Apesar dos esforços das instituições e do aprimoramento da legislação, o Brasil ainda ocupa a 72ª posição na lista dos países considerados mais limpos ou livres de corrupção. O ranking, elaborado pela ONG Transparência Internacional, com sede na Alemanha, mede a percepção da corrupção em 177 países. O Brasil está bem atrás de vizinhos como Uruguai, na 19ª posição, ou o Chile, na 22ª.

Para o ex-ministro do Supremo Tribunal Federal (STF) Ayres Britto, as origens da corrupção no Brasil são históricas e remontam à colonização do país pelos portugueses. “Imaginemos neste Estado imenso de 8,5 milhões de quilômetros quadrados e todo mundo se apropriando à vontade, sem cerimônia do que era público, praticando o mais desbragado patrimonialismo, nepotismo, indistinção absoluta entre o público e o privado. Imaginemos o que não surgiu de cumplicidade, de complacência, de vista grossa, de leniência, de impunidade, esse caldo de cultura não nos favorece até hoje. Então, a corrupção no Brasil é endêmica, é renitente, é persistente, é capilarizada, faz parte de uma mentalidade coletiva”, afirma.

O coordenador da Frente Parlamentar de Combate à Corrupção, deputado Francisco Praciano (PT-AM), destaca que o alto índice de percepção da corrupção afeta o país econômica e socialmente. “Representa um volume muito grande de recursos retirados da sociedade brasileira: são R$ 100 bilhões. O mundo se preocupa com isso, não somos só nós. O motivo principal: a corrupção atrapalha o investimento, torna-o menos atrativo, degrada o ambiente de negócio, tem impactos econômicos nos juros. Então, é uma coisa realmente que se espraia, os resultados da corrupção, pela sociedade e pelo Estado.”

Arquivo/Gustavo Lima
Antonio Carlos Mendes Thame
Mendes Thame: se não houver instituições fortes, as leis não adiantam nada.
 

Legislativos de todo o mundo reuniram-se para combater o problema por meio da Organização Global de Parlamentares Contra a Corrupção (Gopac). Diretor da organização no Brasil, o deputado federal Antonio Carlos Mendes Thame (PSDB-SP) chama a atenção para as ferramentas de combate ao problema. “Leis, as melhores possíveis, se não houver instituições fortes, não adiantam nada. E também o contrário: se tivermos fortes instituições, mas não tivermos uma legislação boa – já que nós todos somos subordinados à lei, que deve valer igualmente para todos –, essa força das instituições se perde no vazio.”

§ MATERIAL FORNECIDO

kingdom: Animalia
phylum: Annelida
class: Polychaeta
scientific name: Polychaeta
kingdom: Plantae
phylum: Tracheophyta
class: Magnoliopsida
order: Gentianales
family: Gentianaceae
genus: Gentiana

§ REQUISITOS DO EXERCÍCIO
Por favor, retome o texto sobre a corrupção no Brasil e dê continuidade a ele logo após a última frase. Os registros não têm nenhuma relação com o texto sobre a corrupção no Brasil.

§ RESULTADO DA TAREFA
Punição
Para cada preso por corrupção no País, há cem encarcerados por furto ou roubo, de acordo com estatística do Departamento Penitenciário Nacional. O promotor de Justiça Douglas Fischer lamenta que a corrupção ainda seja pouco punida no Brasil.

Ele avalia que a punição dos culpados deveria ter função preventiva para inibir novos delitos, principalmente pelo dano coletivo que causam à sociedade. “Há estudos que indicam que em torno de 96% dos danos à sociedade são causados por crimes de colarinho branco, aí incluídos os delitos de corrupção e correlatos, e apenas 4% relacionados com a tradicional delinquência que nós vemos hoje assoberbando nossos cárceres, especialmente no Brasil”, diz.

Arquivo/Gustavo Lima
Francisco Praciano
Francisco Praciano: resultados da corrupção se espraiam pela sociedade e pelo Estado.
 

Entre as causas dessa impunidade, Fischer reclama da morosidade do processo penal, que admite inúmeros recursos, a maioria apenas protelatória. Na visão dele, a legislação deveria ser modificada para impedir o uso desses mecanismos.

A deficiência estrutural da Justiça criminal brasileira, sobretudo em processos de lavagem de dinheiro, dificulta ainda o acesso e a repatriação do dinheiro desviado pela corrupção. Dados do Ministério da Justiça apontam que, nos últimos dez anos, R$ 35 milhões, entre dinheiro, propriedades e ações, foram repatriados, mas ainda há R$ 700 milhões bloqueados em outros países.

Uma subcomissão da Comissão de Fiscalização Financeira e Controle da Câmara dos Deputados será criada para apresentar, até o fim do ano, um conjunto de projetos que altere a legislação atual para facilitar a recuperação desses ativos.